# Source passage:
######

Excel look alike processes: Pivot tables and VLOOKUP
Excel look alike functions
Graphics to get insights into distributions
Estimating parameters of distribution
Goodness of fit

3.8 Further Reading

Teetor’s various chapters have much to guide us in the writing of functions and the building of expressions. Present value and internal rate of return can be found in Brealey et al. Use of ggplot2 in this chapter relies heavily on Chang (2014).

3.9 Practice Sets

These practice sets reference materials developed in this chapter. We will explore new problems and data with models, R packages, tables, and plots worked out already in the chapter.

3.9.1 Set A

In this set we will build a data set using filters and if and diff statements. We will then answer some questions using plots and a pivot table report. We will then review a function to house our approach in case we would like to run the same analysis on other data sets.

3.9.1.1 Problem

Supply chain managers at our company continue to note we have a significant exposure to heating oil prices (Heating Oil No. 2, or HO2), specifically New York Harbor. The exposure hits the variable cost of producing several products. When HO2 is volatile, so is earnings. Our company has missed earnings forecasts for five straight quarters. To get a handle on Brent we download this data set and review some basic aspects of the prices.

# Read in data
HO2 <- read.csv("data/nyhh02.csv", header = T, 
    stringsAsFactors = F)
# stringsAsFactors sets dates as
# character type
head(HO2)
HO2 <- na.omit(HO2)  ## to clean up any missing data
str(HO2)  # review the structure of the data so far

3.9.1.2 Questions

What is the nature of HO2 returns? We want to reflect the ups and downs of price movements, something of prime interest to management. First, we calculate percentage changes as log returns. Our interest is in the ups and downs. To look at that we use if and else statements to define a new column called direction. We will build a data frame to house this analysis.

######

# The data:

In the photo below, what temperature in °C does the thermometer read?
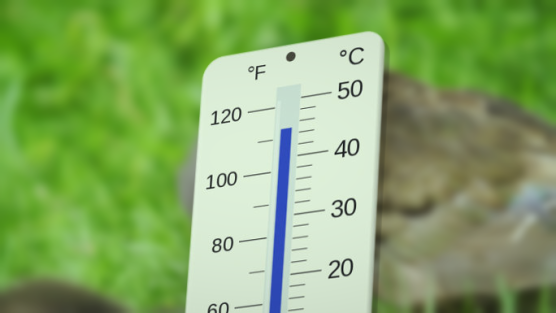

######

Pick up the R tutorial on heating oil prices right after its last sentence and write the next part.

# Exercise response:
# Construct expanded data frame
return <- as.numeric(diff(log(HO2$DHOILNYH))) * 
    100
size <- as.numeric(abs(return))  # size is indicator of volatility
direction <- ifelse(return > 0, "up", 
    ifelse(return < 0, "down", "same"))  # another indicator of volatility
date <- as.Date(HO2$DATE[-1], "%m/%d/%Y")  # length of DATE is length of return +1: omit 1st observation
price <- as.numeric(HO2$DHOILNYH[-1])  # length of DHOILNYH is length of return +1: omit first observation
HO2.df <- na.omit(data.frame(date = date, 
    price = price, return = return, size = size, 
    direction = direction))  # clean up data frame by omitting NAs
str(HO2.df)

We can plot with the ggplot2 package. In the ggplot statements we use aes, “aesthetics”, to pick x (horizontal) and y (vertical) axes. Use group =1 to ensure that all data is plotted. The added (+) geom_line is the geometrical method that builds the line plot.

Let’s try a bar graph of the absolute value of price rates. We use geom_bar to build this picture.

Now let’s build an overlay of return on size.

Let’s dig deeper and compute mean, standard deviation, etc. Load the data_moments() function. Run the function using the HO2.df$return subset and write a knitr::kable() report.
Let’s pivot size and return on direction. What is the average and range of returns by direction? How often might we view positive or negative movements in HO2?

3.9.2 Set B

We will use the data from the previous set to investigate the distribution of returns we generated. This will entail fitting the data to some parametric distributions as well as plotting and building supporting data frames.

3.9.2.1 Problem

We want to further characterize the distribution of up and down movements visually. Also we would like to repeat the analysis periodically for inclusion in management reports.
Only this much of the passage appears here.